**EXERCISE**
Go through the lines of the material and tally those with the string "Northern"; reply with the number alone.

**SUPPLIED RECORDS**

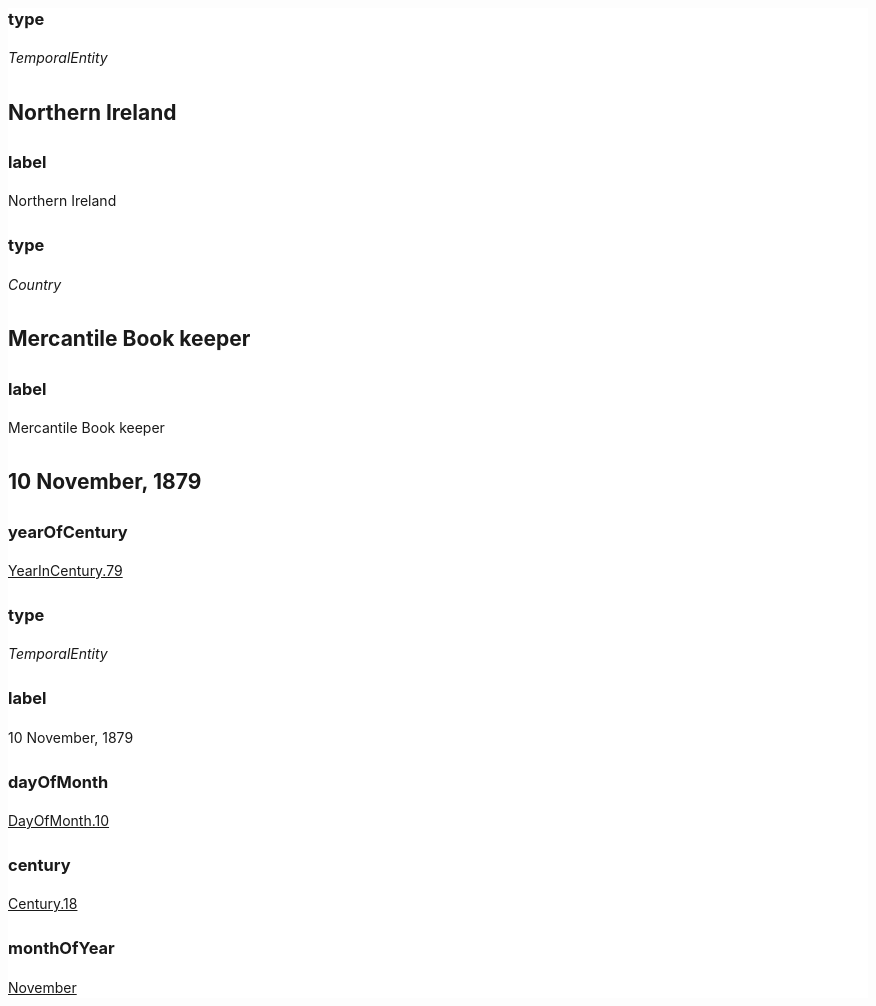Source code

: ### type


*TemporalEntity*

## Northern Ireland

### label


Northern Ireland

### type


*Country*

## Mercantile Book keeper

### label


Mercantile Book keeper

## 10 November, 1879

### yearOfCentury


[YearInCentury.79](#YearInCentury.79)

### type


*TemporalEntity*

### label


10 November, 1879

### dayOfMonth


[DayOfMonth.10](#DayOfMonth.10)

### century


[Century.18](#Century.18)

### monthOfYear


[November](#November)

**OUTPUT BELOW**
2